Al oír aquello las arrugas de la boca de la mujer se pronunciaron.
– Alguien lo engatusó, y ya sé quién. También lo dije entonces.
Carl sacó su cuaderno.
– ¿Ah, sí? -dijo. El sabueso que llevaba dentro levantó la cabeza y olfateó contra el viento. Percibió algo inesperado. Y se puso alerta-. ¿Quién fue?
La mujer se acercó a una pared cuyo papel pintado era sin duda el original de cuando construyeron la casa a principios de los sesenta, y descolgó una fotografía de un clavo. Su padre le hizo una parecida a Carl cuando ganó una copa de natación en Bronderslev. El documento mostraba a un padre orgulloso de lo mucho que había aprendido su hijo. Carl calculó que Dennis tendría en la foto diez o doce años a lo sumo; estaba elegante con su traje de piloto de kart y orgullosísimo del pequeño casco plateado que llevaba en la mano.
– Ese de ahí -señaló Camilla, señalando a un chico rubio que había detrás, con el brazo echado sobre los hombros de Dennis-. Lo llamaban Átomos, no sé por qué. Se conocieron en una pista de carreras. Dennis se pirraba por Átomos, y Átomos era un cabrón.
– ¿Siguieron manteniendo contacto después?
– No lo sé con seguridad.
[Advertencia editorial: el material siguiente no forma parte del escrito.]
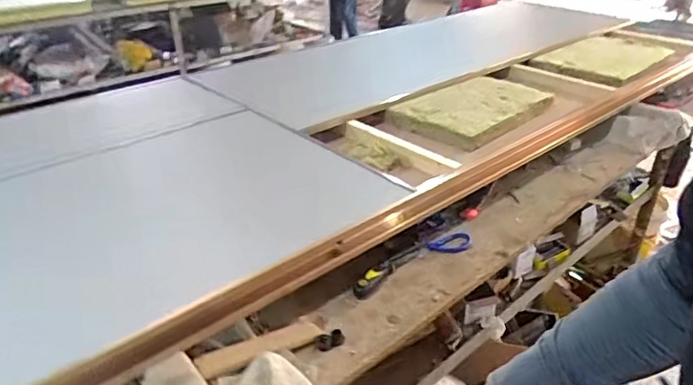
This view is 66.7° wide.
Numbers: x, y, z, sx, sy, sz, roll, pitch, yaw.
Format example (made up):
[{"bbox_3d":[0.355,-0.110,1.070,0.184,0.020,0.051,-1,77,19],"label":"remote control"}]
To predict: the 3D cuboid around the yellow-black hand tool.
[{"bbox_3d":[0.080,0.138,0.999,0.036,0.029,0.204,22,34,35],"label":"yellow-black hand tool"}]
Creo que se separaron cuando Dennis tenía dieciséis o diecisiete años, pero sé que el último año se habían visto, porque mamá siempre se quejaba.
– ¿Y por qué crees que ese Átomos pudo tener que ver con la muerte de tu hermano?
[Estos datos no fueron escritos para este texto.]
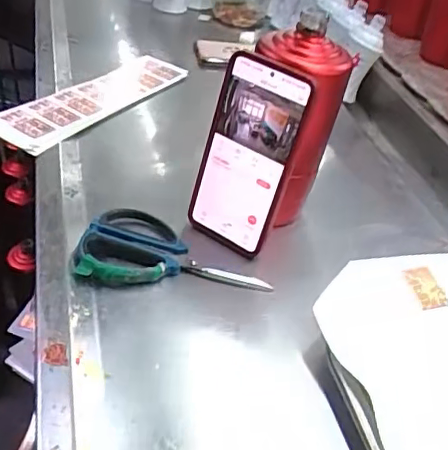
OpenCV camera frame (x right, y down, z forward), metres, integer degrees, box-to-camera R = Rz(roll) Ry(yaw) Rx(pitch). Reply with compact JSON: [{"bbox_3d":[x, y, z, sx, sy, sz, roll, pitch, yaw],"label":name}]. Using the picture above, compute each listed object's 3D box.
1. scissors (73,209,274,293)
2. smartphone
[{"bbox_3d":[-0.043,0.020,0.499,0.158,0.019,0.086,5,39,-4],"label":"scissors"},{"bbox_3d":[0.017,-0.058,0.493,0.082,0.165,0.012,28,27,24],"label":"smartphone"}]

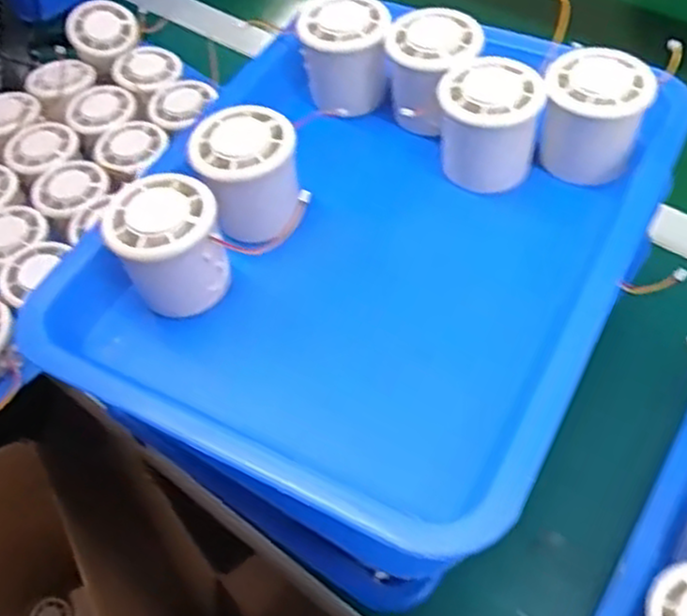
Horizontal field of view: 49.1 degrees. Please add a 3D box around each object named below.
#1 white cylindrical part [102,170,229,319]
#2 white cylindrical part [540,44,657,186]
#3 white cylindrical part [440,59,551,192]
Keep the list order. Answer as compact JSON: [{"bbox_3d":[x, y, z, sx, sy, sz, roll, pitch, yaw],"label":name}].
[{"bbox_3d":[-0.093,-0.034,0.402,0.052,0.057,0.053,-2,54,2],"label":"white cylindrical part"},{"bbox_3d":[0.142,-0.109,0.429,0.054,0.053,0.053,-2,54,2],"label":"white cylindrical part"},{"bbox_3d":[0.086,-0.106,0.439,0.056,0.059,0.053,-2,54,2],"label":"white cylindrical part"}]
La mujer miró la fotografía con ojos melancólicos.
– Era un grandísimo hijo de puta que tenía el alma podrida.
– Vaya expresión más extraña. ¿Qué quieres decir con eso?
– Que estaba mal de la cabeza. Dennis decía que decir eso era una tontería, pero era verdad.
– Entonces, ¿por qué era tu hermano tan amigo suyo?
– Porque Átomos era siempre el que lo animaba a conducir. Además, era un par de años mayor. Dennis lo admiraba.
– Tu hermano murió ahogado en su propio vómito. Había tomado cinco pastillas y tenía una tasa de alcohol de 4,1 gramos por litro. No sé cuánto pesaba, pero de todas formas había empinado el codo de lo lindo. ¿Sabes si había alguna razón para que bebiera? Lo de beber ¿era algo reciente? ¿Se quedó muy deprimido después del accidente?
La mujer lo miró con ojos tristes.
– Mis padres decían que el accidente lo afectó mucho. Dennis era fantástico al volante. Era el primer accidente en el que se vio envuelto en su vida, y además murió una persona.
– Según mis informaciones, Dennis estuvo dos veces en la cárcel por conducción temeraria, o sea que tampoco sería tan fantástico.
– ¡Ja! -repuso ella, mirándolo con desdén-. Nunca conducía temerariamente. Cuando conducía a tope por la autopista siempre sabía cuánta calzada quedaba libre. Lo último que quería era poner en peligro la vida y la seguridad de los demás.
¿Cuántos delincuentes se habrían ahorrado si las familias hubieran estado atentas a tiempo? ¿Cuántos idiotas se aferraban a los lazos de sangre? Carl lo había oído miles de veces. Mi hermano, mi hijo, mi marido es inocente.
– Tienes a tu hermano en un pedestal; ¿no es algo ingenuo por tu parte?
La mujer lo asió por la muñeca y acercó tanto su cara a la de él que Carl notó el flequillo de ella contra la nariz.
– Si eres tan inútil en la entrepierna como lo eres en tu investigación, ya puedes marcharte -masculló entre dientes.
Su protesta fue sorprendentemente violenta y provocadora. Así que no debía de frecuentar tanto los pasillos de la alta dirección, pensó Carl retirando la cabeza.
– Mi hermano era legal, ¿lo pillas? -continuó-. Y si quieres seguir adelante con lo que llevas entre manos, te recomiendo que no olvides ese dato.
Después le dio un golpecito en la entrepierna y retrocedió. Se produjo una enorme transformación. Su voz fue de nuevo suave y volvió a inspirar confianza, a ser abierta. Joder, qué profesión le había tocado.
Frunció el entrecejo y avanzó un paso hacia ella.
– Como vuelvas a tocarme la campanilla, te pincho esas bombas de silicona y declaro que ha ocurrido porque te resististe a la detención después de amenazarme con una de las horripilantes copas de tu hermano. Cuando las esposas se cierren en torno a tus muñecas, mientras esperes al médico mirando fijamente a una pared blanca en la comisaría de Hillerod, soñarás con no haberlo hecho. ¿Seguimos adelante o tienes algo que añadir sobre mis partes nobles?
Ella permanecía impasible. Ni siquiera sonrió.